How a Snapshot of a Green Data Center Can Be Misleading
May 4, 2011About a month ago, Facebook launched its Open Compute Project, which unveiled the nitty gritty of its energy-efficient data center in Oregon. The move is widely hailed as ground-breaking for an industry that keeps the location and size of its data centers top secret. But to me, Facebook’s touting of one specific efficiency metric shows just how a single snapshot of an energy-efficient data center can sometimes be misleading.
That efficiency metric I’m referring to is power usage effectiveness, or PUE, which looks at how efficiently a data center uses power and how much energy consumption is going to run its IT and servers. PUE rates data centers on a scale between one and two, with one being great and two not efficient.
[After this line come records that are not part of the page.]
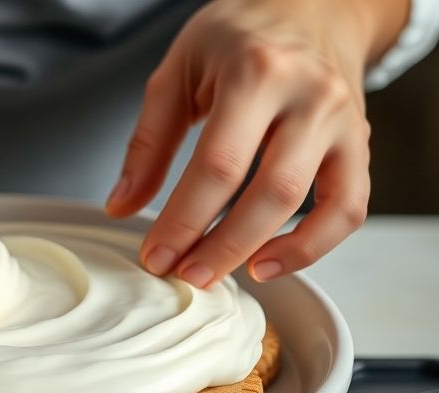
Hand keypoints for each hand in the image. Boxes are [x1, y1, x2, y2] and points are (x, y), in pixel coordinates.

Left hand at [106, 0, 406, 286]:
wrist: (312, 4)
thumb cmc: (239, 34)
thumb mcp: (178, 70)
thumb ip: (149, 141)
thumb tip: (122, 206)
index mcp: (256, 71)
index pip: (217, 165)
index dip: (183, 221)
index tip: (155, 256)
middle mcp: (309, 95)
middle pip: (268, 192)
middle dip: (220, 246)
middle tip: (183, 276)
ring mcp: (342, 120)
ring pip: (310, 203)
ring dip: (259, 250)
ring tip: (215, 274)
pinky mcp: (360, 142)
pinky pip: (349, 208)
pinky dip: (313, 246)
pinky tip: (269, 263)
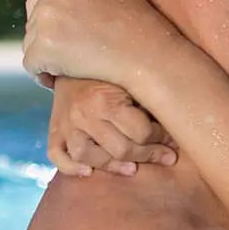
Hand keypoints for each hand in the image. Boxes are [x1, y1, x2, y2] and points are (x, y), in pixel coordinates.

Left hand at [23, 0, 183, 89]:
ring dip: (48, 56)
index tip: (80, 34)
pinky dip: (45, 75)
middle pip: (34, 18)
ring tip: (77, 65)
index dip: (61, 19)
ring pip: (31, 42)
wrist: (150, 56)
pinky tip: (65, 78)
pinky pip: (31, 65)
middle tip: (80, 51)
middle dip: (51, 36)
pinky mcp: (43, 48)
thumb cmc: (139, 25)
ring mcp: (47, 18)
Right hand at [47, 77, 176, 177]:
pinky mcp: (54, 130)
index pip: (141, 133)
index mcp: (106, 99)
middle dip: (148, 155)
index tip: (173, 140)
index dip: (162, 139)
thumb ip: (147, 103)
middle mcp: (83, 114)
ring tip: (132, 169)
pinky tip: (88, 171)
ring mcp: (65, 124)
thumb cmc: (113, 71)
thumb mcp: (131, 80)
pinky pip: (56, 155)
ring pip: (88, 156)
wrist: (75, 58)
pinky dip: (70, 167)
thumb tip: (174, 129)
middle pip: (120, 148)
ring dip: (112, 166)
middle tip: (166, 157)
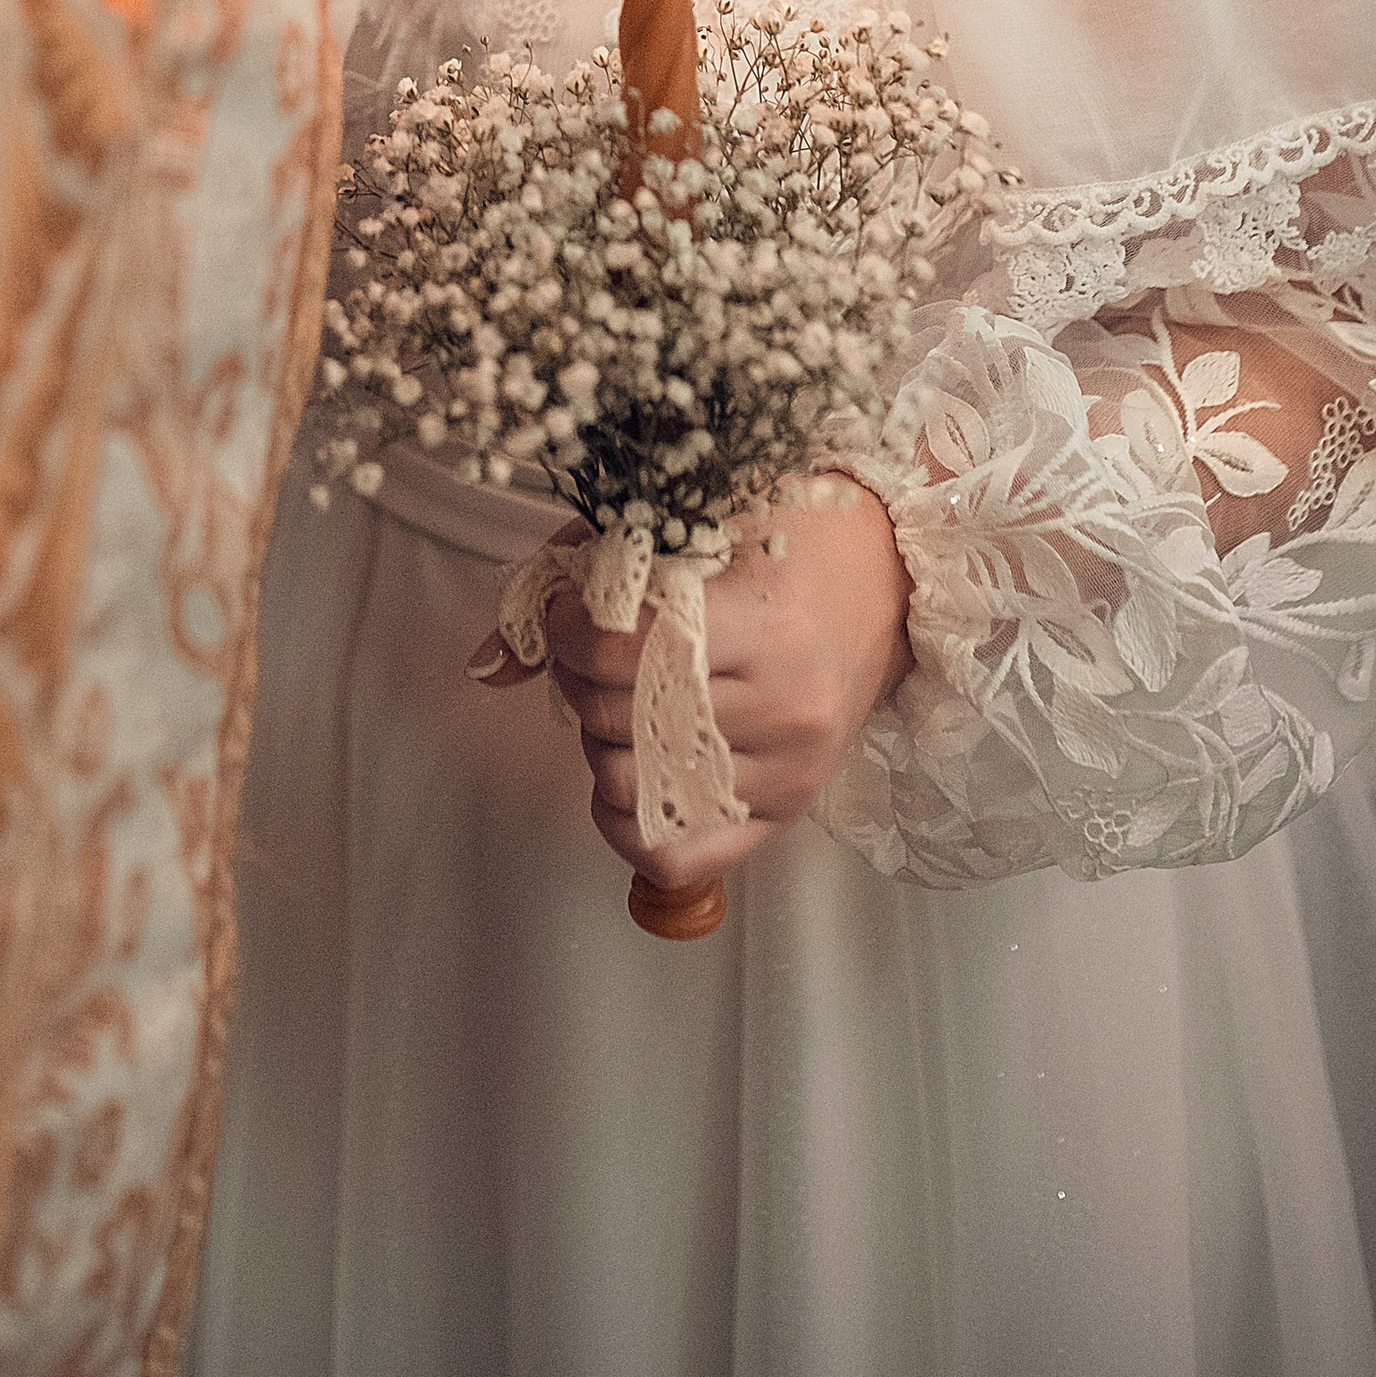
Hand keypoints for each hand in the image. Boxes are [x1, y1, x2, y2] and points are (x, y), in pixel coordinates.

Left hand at [477, 486, 912, 893]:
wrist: (888, 579)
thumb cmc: (785, 533)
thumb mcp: (692, 518)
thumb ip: (584, 572)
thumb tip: (487, 665)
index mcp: (764, 621)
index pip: (620, 651)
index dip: (566, 630)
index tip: (566, 610)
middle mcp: (783, 707)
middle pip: (618, 718)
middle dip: (575, 680)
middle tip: (584, 650)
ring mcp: (788, 770)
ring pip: (635, 788)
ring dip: (597, 746)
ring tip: (617, 702)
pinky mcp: (787, 813)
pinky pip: (678, 858)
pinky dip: (628, 829)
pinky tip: (626, 778)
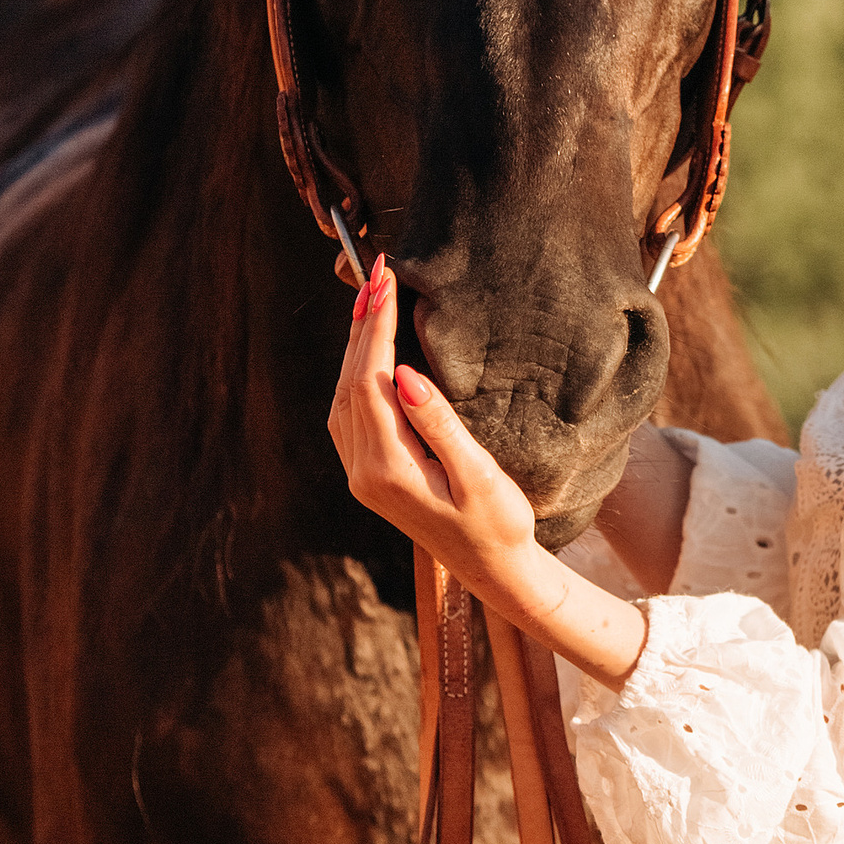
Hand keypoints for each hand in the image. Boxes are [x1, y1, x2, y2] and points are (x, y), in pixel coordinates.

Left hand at [327, 263, 647, 685]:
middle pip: (350, 382)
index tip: (384, 281)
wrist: (494, 572)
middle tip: (377, 272)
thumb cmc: (498, 525)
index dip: (375, 327)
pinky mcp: (370, 474)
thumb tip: (402, 372)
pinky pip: (351, 411)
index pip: (371, 381)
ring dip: (356, 345)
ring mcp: (362, 474)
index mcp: (388, 469)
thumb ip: (438, 423)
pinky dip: (358, 371)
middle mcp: (364, 471)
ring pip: (344, 395)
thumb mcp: (478, 475)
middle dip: (362, 324)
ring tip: (370, 297)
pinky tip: (371, 349)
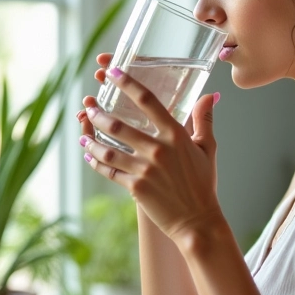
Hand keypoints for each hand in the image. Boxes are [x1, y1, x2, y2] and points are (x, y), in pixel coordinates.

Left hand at [77, 64, 222, 245]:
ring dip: (92, 138)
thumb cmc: (203, 185)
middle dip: (99, 113)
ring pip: (108, 149)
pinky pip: (109, 171)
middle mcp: (159, 149)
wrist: (198, 222)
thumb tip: (210, 95)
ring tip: (84, 130)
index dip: (127, 84)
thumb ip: (204, 120)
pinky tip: (89, 155)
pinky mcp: (136, 188)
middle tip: (89, 105)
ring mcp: (146, 169)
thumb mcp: (207, 149)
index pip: (148, 101)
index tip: (112, 72)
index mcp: (176, 135)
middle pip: (119, 125)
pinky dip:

Think about it this way: If a lot of the data center’s energy is used for cooling and power conversion, the energy use is not very efficient and the data center will have a PUE closer to two; if very little of a data center’s energy is used for cooling and power conversion (and is instead mostly being used to power its servers), a data center is using energy much more efficiently and will have a PUE closer to one.
For Facebook’s data center in Oregon, the social network giant announced a PUE of 1.07 — one of the lowest I’ve heard about in the industry. But if you look behind the number, in actuality that number was just a snapshot of the data center in a prime energy-efficient state. The number was calculated over an eight-hour period during the data center’s commissioning stage. In an article on GigaOM Pro, I dig into why this is important.
Looking behind the scenes of the Facebook PUE number is critical because the Internet industry is only just starting to invest significantly into making its data centers far more energy efficient as a competitive advantage. According to the Environmental Protection Agency (EPA), data centers account for over 2 percent of energy consumption in the U.S.; that number is set to grow as more and more people buy up always-on gadgets and constantly connected computers. If an Internet company can cut its data center energy bill significantly, it can compete more effectively in the market by saving money, and also in smaller way, by being able to talk about its green ambitions.